Despite sandy beaches and tropical influence, when it comes to social life, Miami isn't known as the warmest of places. Inundated with velvet ropes, crowded clubs, big cars and bigger jewelry, the Florida metropolis recently received an attractive antidote with the arrival of the Soho Beach House.
Situated just a short distance north of the South Beach strip on Miami Beach, Soho Beach House—complete with Cowshed Spa—hopes to bring the brand's mix of exclusive intimacy to a scene weary of its anti-poseur atmosphere.
Soho House has always been, first and foremost, about its clientele. The establishment itself is difficult to pigeonhole—it's a members-only club, just like its fellow Houses in L.A., New York, London and Berlin; it's also a boutique hotel, providing 50 rooms to paying guests who get to act like members; it's an accessible spa, offering anyone massages, blowouts and pedicures, using their exclusive Cowshed products; it's a beach club, with beds and full service on its own strip of sand; and it's a restaurant, Cecconi's, offering pricey but well-prepared Venetian delicacies.
The Beach House successfully blurs the boundaries between Miami old and new. With designer Martin Brudnizki (who redid London's Club at The Ivy), they've taken over the space formerly occupied by one of Miami's great Art Deco hotels, The Sovereign, gutting the interiors and building a second tower, but leaving behind the lobby detailing and flooring, as well as its classic façade. Santo Trafficante might feel at home, but so will you as you sink into the rich upholstered sofas that adorn its lobby, as you plug in your laptop and sip a café proffered by the Cuban coffee bar.
Light and unpretentious, the hotel's 50 rooms feature giant rainforest showers, large flat-screen TVs and massive king-size beds.
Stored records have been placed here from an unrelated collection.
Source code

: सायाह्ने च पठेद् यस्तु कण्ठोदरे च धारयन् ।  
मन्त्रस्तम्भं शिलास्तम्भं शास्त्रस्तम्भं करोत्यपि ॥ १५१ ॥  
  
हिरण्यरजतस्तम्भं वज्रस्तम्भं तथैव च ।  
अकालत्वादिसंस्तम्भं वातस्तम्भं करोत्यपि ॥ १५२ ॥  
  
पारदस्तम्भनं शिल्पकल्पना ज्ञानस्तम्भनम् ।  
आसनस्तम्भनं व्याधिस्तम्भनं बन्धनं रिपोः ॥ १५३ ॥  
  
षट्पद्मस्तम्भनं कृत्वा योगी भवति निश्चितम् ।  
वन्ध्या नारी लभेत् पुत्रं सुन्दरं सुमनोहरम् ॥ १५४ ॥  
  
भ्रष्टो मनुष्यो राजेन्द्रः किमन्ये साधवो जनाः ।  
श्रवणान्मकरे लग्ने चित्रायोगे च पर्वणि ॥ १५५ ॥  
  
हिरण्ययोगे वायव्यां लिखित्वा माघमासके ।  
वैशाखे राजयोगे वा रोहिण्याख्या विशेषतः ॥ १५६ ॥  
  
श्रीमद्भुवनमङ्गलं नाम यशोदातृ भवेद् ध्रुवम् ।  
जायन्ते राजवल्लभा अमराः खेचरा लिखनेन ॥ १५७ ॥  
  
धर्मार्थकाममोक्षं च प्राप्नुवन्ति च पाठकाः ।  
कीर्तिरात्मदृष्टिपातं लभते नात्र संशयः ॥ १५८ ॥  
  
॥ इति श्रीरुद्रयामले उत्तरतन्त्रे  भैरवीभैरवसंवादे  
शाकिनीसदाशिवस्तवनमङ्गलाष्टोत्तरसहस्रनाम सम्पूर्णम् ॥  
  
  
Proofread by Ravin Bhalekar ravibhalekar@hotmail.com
The rooms range in price ($500-$1475) with suites boasting stand-alone baths, ocean views and wraparound terraces inviting guests to relax both indoors and out.
Dim hallways house ink drawings and paintings by local artists, books piled on old wooden shelves, and antique desks—all a club-like rendering of the carefully curated, bric-a-brac collector's aesthetic known well to shoppers at Jack Spade, and mastered by John Derian. The best example is the 8th floor lounge with its antique furniture, inviting couches, impeccable views and a rooftop swimming pool and bar just steps away.
With similar disregard for borders, the lobby's unobtrusive but bright coloring, displayed under Brudnizki's custom Deco-inspired chandelier, gives way to the outdoor restaurant, decorated with wood and Edison lightbulbs in Mason jars that form a glowing trellis with the tanglewood trees from which they hang. The break between the indoors and out, between work, lounging and dining spaces is nearly invisible.
The 2nd floor, members-only cocktail bar—featuring a giant timber bar and tiled floor and tables is inspired by 1940s Cuban watering holes like La Bodeguita del Medio. The exterior seating seamlessly gives way to the swimming pool, and then to the beach. Accessed through a hallway of reclaimed wooden walls (from a barn in Wyoming), the bar leads to the airy Cowshed Spa and a 40-seat "Screening Snug" where they will show first-run films, like the upcoming "Carlos." Your mouthwatering Manhattan can take you from your blowout to a film to the sand in barely a sip.
Founder Nick Jones' aspiration to achieve "flip flop glamor" nicely embodies the challenge of Soho Beach House. These are things that either cannot, or should not, go well together: a '40s Cuban bar and a high-end spa; a restaurant that gives way to a swimming pool; a private club that is, in some facets, open to the public. The success of Soho House will be in how they keep those borders blurred. That, and making sure the border between Soho Beach House and South Beach stays tightly guarded.